Udendo quelle parole imprecise e dissonanti, storse la bocca anche il gigante biondo dai tratti esteuropei che faceva da angelo custode al pusher, impedendo che i clienti creassero disordini o pensassero di svignarsela senza pagare. Il venditore di parole preferì non commentare, anche se l’espressione del suo viso non si sforzò di fare altrettanto.
-Dico che hai ancora bisogno di me, rispose infine laconicamente.
-Considera che le sensazioni descritte sono quelle dell’uomo.
-Capisco. Dunque…
Si accinse a scrivere. Nel cesellare mentalmente la sua frase, il pusher tirò fuori la lingua e l’appoggiò all’angolo della bocca, come un bambino impegnato coi videogiochi. Poi ebbe l’illuminazione e vergò le lettere che cercava. Diede un’occhiata al biglietto e lo passò allo scrittore.
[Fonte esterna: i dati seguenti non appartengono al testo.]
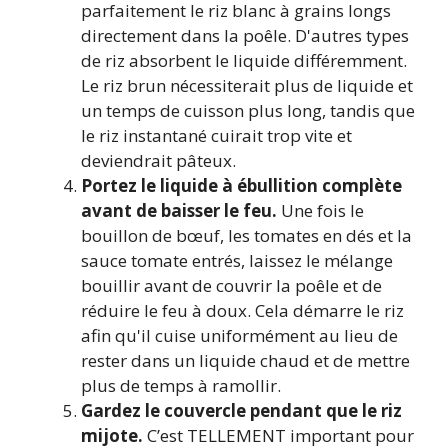
parfaitement le riz blanc à grains longs
directement dans la poêle. D'autres types
de riz absorbent le liquide différemment.
Le riz brun nécessiterait plus de liquide et
un temps de cuisson plus long, tandis que
le riz instantané cuirait trop vite et
deviendrait pâteux.
Portez le liquide à ébullition complète
avant de baisser le feu.
Une fois le
bouillon de bœuf, les tomates en dés et la
sauce tomate entrés, laissez le mélange
bouillir avant de couvrir la poêle et de
réduire le feu à doux. Cela démarre le riz
afin qu'il cuise uniformément au lieu de
rester dans un liquide chaud et de mettre
plus de temps à ramollir.
Gardez le couvercle pendant que le riz
mijote.
C’est TELLEMENT important pour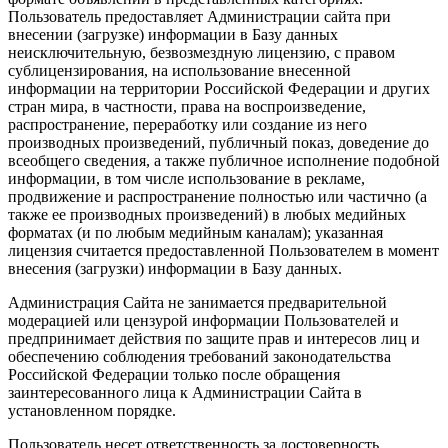
Пользователь предоставляет Администрации сайта при
внесении (загрузке) информации в Базу данных
неисключительную, безвозмездную лицензию, с правом
сублицензирования, на использование внесенной
информации на территории Российской Федерации и других
стран мира, в частности, права на воспроизведение,
распространение, переработку или создание из него
производных произведений, публичный показ, доведение до
всеобщего сведения, а также публичное исполнение подобной
информации, в том числе использование в рекламе,
продвижение и распространение полностью или частично (а
также ее производных произведений) в любых медийных
форматах (и по любым медийным каналам); указанная
лицензия считается предоставленной Пользователем в момент
внесения (загрузки) информации в Базу данных.
Администрация Сайта не занимается предварительной
модерацией или цензурой информации Пользователей и
предпринимает действия по защите прав и интересов лиц и
обеспечению соблюдения требований законодательства
Российской Федерации только после обращения
заинтересованного лица к Администрации Сайта в
установленном порядке.
Пользователь несет ответственность за достоверность,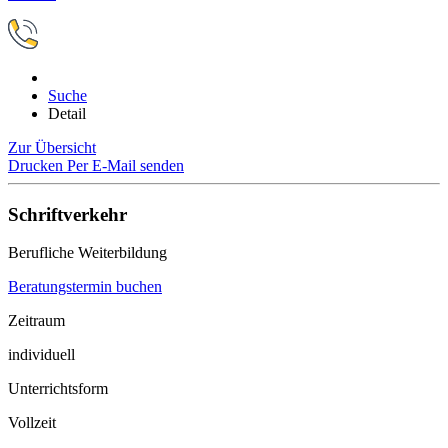
Suche
Detail
Zur Übersicht
Drucken
Per E-Mail senden
Schriftverkehr
Berufliche Weiterbildung
Beratungstermin buchen
Zeitraum
individuell
Unterrichtsform
Vollzeit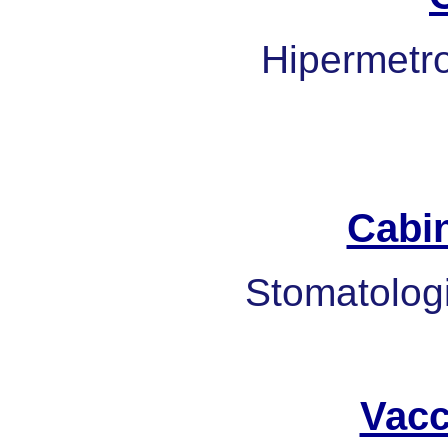
Hipermetrop
Cabi
Stomatologi
Vacc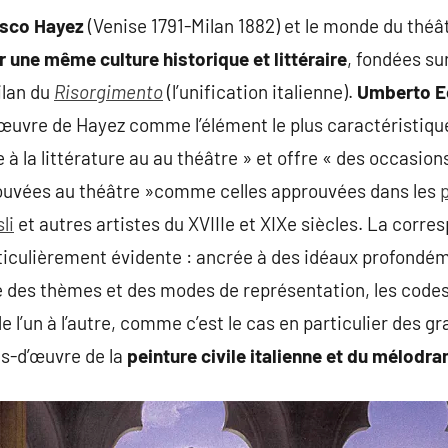
sco Hayez
(Venise 1791-Milan 1882) et le monde du théât
 une même culture historique et littéraire
, fondées su
ilan du
Risorgimento
(l’unification italienne).
Umberto E
l’œuvre de Hayez comme l’élément le plus caractéristique
à la littérature au au théâtre » et offre « des occasion
ouvées au théâtre »comme celles approuvées dans les
li
et autres artistes du XVIIIe et XIXe siècles. La corr
rticulièrement évidente : ancrée à des idéaux profondém
ce des thèmes et des modes de représentation, les code
 l’un à l’autre, comme c’est le cas en particulier des g
fs-d’œuvre de la
peinture civile italienne et du mélod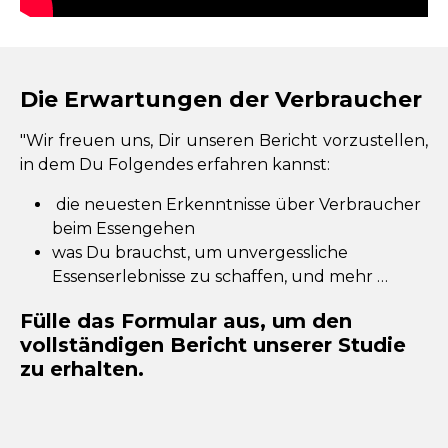
Die Erwartungen der Verbraucher
"Wir freuen uns, Dir unseren Bericht vorzustellen,
in dem Du Folgendes erfahren kannst:
die neuesten Erkenntnisse über Verbraucher
beim Essengehen
was Du brauchst, um unvergessliche
Essenserlebnisse zu schaffen, und mehr …
Fülle das Formular aus, um den
vollständigen Bericht unserer Studie
zu erhalten.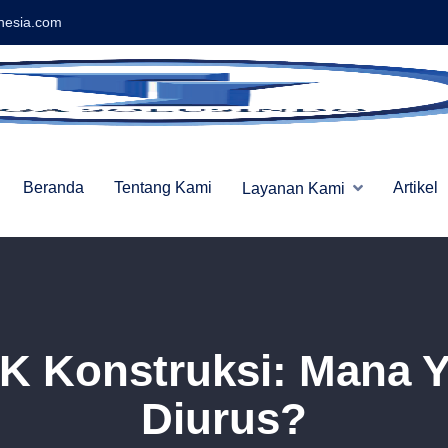
nesia.com
Beranda
Tentang Kami
Artikel
Layanan Kami
 Konstruksi: Mana Y
Diurus?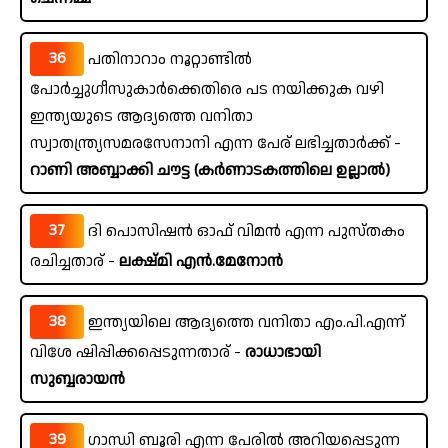
36
പതിനാറാം നൂറ്റാണ്ടിൽ
പോർച്ചുഗീസുകാർക്കെതിരെ പട നയിക്കുക വഴി
ഇന്ത്യയുടെ ആദ്യത്തെ വനിതാ
സ്വാതന്ത്ര്യസമരസേനാനി എന്ന പേര് ലഭിച്ചതാർക്ക് -
റാണി അബ്ബാക്കി ചൗട്ട (കർണാടകത്തിലെ ഉല്ലാൽ)
37
ദി പൊസിഷൻ ഓഫ് വിമൻ എന്ന പുസ്തകം
രചിച്ചതാര് -
ലക്ഷ്മി എൻ.മേനോൻ
38
ഇന്ത്യയിലെ ആദ്യത്തെ വനിതാ എം.പി.എന്ന്
വിശേ ഷിപ്പിക്കപ്പെടുന്നതാര് -
രാധാഭായി
സുബ്ബരായൻ
39
ഗാന്ധി ബൂരി എന്ന പേരിൽ അറിയപ്പെടുന്ന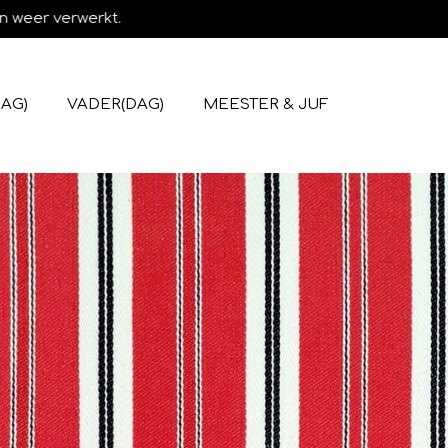
n weer verwerkt.
AG)
VADER(DAG)
MEESTER & JUF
Questi lesse ancora a voce alta:
-“Quella notte lui eiaculò lacrime”? Mi pare eccessivo…
E fece per ridare il biglietto all’uomo, che però rimaneva a braccia conserte.
-Non è previsto rimborso, lo sai bene. La frase, una volta scritta, esiste ed è comprata. E se ti viene in mente di prenderci in giro imparando la frase a memoria, io e lui ti ritroviamo. Questo è il mondo reale, non siamo dentro Fahrenheit 451.
Faccia-da-slavo annuì gravemente.
In quel momento fecero irruzione nell’edificio i poliziotti. Tutto avvenne troppo velocemente perché si potesse credere ad un semplice controllo particolarmente fortunato. Qualcuno provò a scappare, ma in maggior parte gli uomini di lettere si rivelarono fiacchi ed appesantiti da cene e aperitivi in società; cosicché la loro unica reazione fu un confuso e ignobile vociare, che doveva servire a chiarire la loro presenza in quel luogo di malaffare. Davanti a me, all’altro capo della costruzione, il venditore e il suo compare si erano volatilizzati all’istante. Lo scrittore affermato lesse con avidità i biglietti, volendo evidentemente far sparire le prove prima che gli sbirri riuscissero a superare la massa piagnucolosa all’ingresso e a dirigersi da lui. Aveva gli occhi bassi sulla carta, quando uscii dall’ombra del pilastro e lo colpii con un calcio al ginocchio. Si abbatté pesantemente a terra, con i foglietti che biancheggiavano a pochi centimetri dal suo corpo dolorante. Un paio di pedate bastarono a rintuzzare i suoi tentativi di afferrare e strappare le frasi, poi giunsero gli agenti. Afferrarono e riconobbero l’artista; e infilarono in una busta trasparente i due corpi del reato, tracciati in bella grafia con inchiostro nero. Quindi si volsero verso di me, stupiti dalla mia presenza:
-Tu che ci fai qui? Sei uno scrittore anche tu? Sei venuto a cercare roba?
-No, passavo di qui per caso. Io sono solo un ragazzo.
Sorrisi. Mi chiesero se volessi testimoniare contro lo scrittore e li assicurai che l’avrei fatto. Purtroppo non avevo visto bene i due spacciatori, almeno così dissi, e non potei esser loro d’aiuto. Più per scrupolo che perché sembrasse loro possibile che fossi un intellettuale, mi perquisirono alla ricerca di letteratura incriminante. Non trovarono nulla e mi lasciarono andare.
In strada, mi rimisi a camminare tranquillo, di nuovo respirando nuvole.